Il racconto dell’incontro tra Filippo e l’eunuco etiope è un esempio evidente di come Dio attiri a sé ogni uomo ponendo nel suo cuore il desiderio di conoscere la verità su Dio e su di sé.
Possiamo ringraziare il Signore perché ci ha attirati a sé e perché continua ad alimentare nel nostro cuore il desiderio di conoscerlo sempre meglio.

Vengono in mente le parole di Agostino riportate nel testo delle Confessioni:
«Tardi ti ho amato, Bellezza tanto antica e tanto nuova; tardi ti ho amato!
Tu eri dentro di me, e io stavo fuori, ti cercavo qui, gettandomi, deforme,
sulle belle forme delle tue creature. Tu eri con me, ma io non ero con te.
Mi tenevano lontano da te le creature che, pure, se non esistessero in te,
non esisterebbero per niente.
Tu mi hai chiamato e il tuo grido ha vinto la mia sordità;
hai brillato, e la tua luce ha vinto la mia cecità;
hai diffuso il tuo profumo, e io l’ho respirato, e ora anelo a te;
ti ho gustato, e ora ho fame e sete di te; mi hai toccato,
e ora ardo dal desiderio della tua pace
».

Una buona notizia: il Signore ci attira a sé, prepara il nostro cuore ad accogliere l’annuncio della parola di salvezza.

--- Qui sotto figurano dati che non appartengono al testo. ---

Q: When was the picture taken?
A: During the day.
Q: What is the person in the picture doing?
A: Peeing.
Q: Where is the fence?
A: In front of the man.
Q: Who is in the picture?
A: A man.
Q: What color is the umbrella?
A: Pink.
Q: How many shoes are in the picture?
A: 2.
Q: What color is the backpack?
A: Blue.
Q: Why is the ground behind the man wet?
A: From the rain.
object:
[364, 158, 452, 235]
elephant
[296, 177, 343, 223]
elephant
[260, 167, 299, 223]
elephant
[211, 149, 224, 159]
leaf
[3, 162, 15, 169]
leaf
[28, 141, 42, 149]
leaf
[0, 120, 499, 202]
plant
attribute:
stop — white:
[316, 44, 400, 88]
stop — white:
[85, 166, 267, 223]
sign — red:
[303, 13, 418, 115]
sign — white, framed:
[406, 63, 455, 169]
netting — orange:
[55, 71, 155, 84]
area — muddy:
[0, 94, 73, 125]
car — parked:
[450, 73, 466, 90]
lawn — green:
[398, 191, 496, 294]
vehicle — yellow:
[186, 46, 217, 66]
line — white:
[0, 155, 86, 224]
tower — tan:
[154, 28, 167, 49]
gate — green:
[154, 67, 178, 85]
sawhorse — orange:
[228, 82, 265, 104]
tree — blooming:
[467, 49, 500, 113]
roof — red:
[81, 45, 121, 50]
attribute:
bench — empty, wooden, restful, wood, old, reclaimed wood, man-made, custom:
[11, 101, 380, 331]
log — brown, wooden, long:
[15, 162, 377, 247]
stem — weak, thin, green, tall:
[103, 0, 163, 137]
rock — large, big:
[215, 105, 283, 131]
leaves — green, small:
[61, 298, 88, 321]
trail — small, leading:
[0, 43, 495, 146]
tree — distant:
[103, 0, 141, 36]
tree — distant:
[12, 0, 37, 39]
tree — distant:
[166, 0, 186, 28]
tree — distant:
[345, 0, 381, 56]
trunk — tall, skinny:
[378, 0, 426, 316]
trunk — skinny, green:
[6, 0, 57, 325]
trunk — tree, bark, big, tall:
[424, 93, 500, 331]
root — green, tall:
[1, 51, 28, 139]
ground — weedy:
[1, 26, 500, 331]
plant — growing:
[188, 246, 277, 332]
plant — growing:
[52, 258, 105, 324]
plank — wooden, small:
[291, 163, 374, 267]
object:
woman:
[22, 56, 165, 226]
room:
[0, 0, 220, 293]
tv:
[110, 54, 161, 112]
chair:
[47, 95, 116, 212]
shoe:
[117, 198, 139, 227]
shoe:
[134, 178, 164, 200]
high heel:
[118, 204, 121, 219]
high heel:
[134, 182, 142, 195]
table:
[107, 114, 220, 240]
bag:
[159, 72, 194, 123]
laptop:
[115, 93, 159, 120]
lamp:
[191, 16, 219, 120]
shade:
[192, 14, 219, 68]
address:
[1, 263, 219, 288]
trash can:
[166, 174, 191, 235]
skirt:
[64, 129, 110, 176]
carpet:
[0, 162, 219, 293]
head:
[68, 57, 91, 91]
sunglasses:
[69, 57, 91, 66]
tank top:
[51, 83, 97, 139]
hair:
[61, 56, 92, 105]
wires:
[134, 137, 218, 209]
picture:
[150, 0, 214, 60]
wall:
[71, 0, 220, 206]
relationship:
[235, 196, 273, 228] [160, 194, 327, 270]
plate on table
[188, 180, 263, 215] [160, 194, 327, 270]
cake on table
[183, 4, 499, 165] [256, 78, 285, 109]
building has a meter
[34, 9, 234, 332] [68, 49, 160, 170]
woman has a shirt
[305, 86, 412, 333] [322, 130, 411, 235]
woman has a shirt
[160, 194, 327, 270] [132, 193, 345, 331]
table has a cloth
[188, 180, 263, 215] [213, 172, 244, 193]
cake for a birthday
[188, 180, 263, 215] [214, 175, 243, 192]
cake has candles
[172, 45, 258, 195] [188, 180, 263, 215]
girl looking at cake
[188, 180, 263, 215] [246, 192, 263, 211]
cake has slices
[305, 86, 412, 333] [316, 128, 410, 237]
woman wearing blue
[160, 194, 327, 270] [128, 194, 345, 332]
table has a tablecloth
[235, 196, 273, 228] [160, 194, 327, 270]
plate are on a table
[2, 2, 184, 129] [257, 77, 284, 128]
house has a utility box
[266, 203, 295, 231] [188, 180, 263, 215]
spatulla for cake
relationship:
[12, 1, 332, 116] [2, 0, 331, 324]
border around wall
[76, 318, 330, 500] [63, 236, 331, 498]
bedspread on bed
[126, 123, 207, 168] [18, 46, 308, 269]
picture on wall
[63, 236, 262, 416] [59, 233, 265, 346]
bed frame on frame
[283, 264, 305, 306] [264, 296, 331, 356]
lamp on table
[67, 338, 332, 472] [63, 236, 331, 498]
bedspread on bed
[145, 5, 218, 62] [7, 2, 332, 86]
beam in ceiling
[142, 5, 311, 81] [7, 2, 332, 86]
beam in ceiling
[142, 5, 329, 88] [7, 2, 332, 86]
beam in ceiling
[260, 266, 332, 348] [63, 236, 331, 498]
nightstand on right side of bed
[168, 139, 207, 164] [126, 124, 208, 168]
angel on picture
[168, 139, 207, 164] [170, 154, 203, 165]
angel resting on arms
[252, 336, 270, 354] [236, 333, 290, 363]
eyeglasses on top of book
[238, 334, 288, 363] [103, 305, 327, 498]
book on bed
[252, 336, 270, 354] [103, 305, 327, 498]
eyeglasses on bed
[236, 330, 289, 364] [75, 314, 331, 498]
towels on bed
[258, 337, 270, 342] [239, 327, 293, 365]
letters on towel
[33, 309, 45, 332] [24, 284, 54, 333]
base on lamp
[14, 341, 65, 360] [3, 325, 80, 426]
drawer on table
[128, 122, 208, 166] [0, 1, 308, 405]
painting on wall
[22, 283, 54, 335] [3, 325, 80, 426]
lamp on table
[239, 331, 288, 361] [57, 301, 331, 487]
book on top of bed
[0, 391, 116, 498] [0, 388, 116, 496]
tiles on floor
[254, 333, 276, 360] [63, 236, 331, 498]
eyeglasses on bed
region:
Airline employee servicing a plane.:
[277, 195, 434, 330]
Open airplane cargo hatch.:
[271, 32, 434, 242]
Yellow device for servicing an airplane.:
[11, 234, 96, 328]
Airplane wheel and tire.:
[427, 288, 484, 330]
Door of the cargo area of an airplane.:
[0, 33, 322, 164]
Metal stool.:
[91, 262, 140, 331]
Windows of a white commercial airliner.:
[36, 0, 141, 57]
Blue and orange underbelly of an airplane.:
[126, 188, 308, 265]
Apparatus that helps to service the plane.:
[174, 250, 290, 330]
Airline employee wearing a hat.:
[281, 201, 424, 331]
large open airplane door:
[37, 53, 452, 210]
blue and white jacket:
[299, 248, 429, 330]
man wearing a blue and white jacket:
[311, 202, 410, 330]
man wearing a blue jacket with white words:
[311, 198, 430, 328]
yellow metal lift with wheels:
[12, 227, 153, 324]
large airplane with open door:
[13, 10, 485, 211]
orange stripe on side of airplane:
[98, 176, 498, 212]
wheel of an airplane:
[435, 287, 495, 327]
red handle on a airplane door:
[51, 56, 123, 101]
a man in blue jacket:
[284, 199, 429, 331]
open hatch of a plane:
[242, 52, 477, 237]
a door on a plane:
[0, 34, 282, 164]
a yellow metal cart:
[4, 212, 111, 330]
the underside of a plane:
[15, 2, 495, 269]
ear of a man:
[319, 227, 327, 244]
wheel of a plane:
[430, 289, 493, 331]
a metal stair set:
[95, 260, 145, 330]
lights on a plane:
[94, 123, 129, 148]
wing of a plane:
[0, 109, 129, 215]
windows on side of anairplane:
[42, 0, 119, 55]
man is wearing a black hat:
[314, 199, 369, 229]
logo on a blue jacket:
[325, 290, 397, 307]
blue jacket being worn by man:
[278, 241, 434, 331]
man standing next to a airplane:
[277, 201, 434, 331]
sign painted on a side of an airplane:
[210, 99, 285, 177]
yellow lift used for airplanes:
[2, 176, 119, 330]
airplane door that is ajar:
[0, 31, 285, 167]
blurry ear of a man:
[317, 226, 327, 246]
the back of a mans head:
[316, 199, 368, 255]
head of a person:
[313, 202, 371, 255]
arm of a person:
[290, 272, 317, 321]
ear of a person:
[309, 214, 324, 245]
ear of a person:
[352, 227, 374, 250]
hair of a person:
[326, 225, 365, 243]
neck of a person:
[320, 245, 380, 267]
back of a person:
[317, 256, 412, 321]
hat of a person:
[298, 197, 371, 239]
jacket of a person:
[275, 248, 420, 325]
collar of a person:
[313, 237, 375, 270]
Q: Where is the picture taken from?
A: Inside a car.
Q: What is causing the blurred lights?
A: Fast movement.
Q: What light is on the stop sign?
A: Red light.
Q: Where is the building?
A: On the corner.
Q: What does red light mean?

Chi avesse la disponibilità del tempo potrebbe utilmente leggere questo articolo scritto nel novembre 2019 come commento al testo che oggi è presentato come prima lettura: Un annuncio che non teme la diversità

Per pregare: dal Salmo 65
Popoli, benedite il nostro Dio,
fate risuonare la voce della sua lode;
è lui che ci mantiene fra i viventi
e non ha lasciato vacillare i nostri piedi.

Venite, ascoltate, voi tutti che temete Dio,
e narrerò quanto per me ha fatto.
A lui gridai con la mia bocca,
lo esaltai con la mia lingua.

Sia benedetto Dio,
che non ha respinto la mia preghiera,
non mi ha negato la sua misericordia.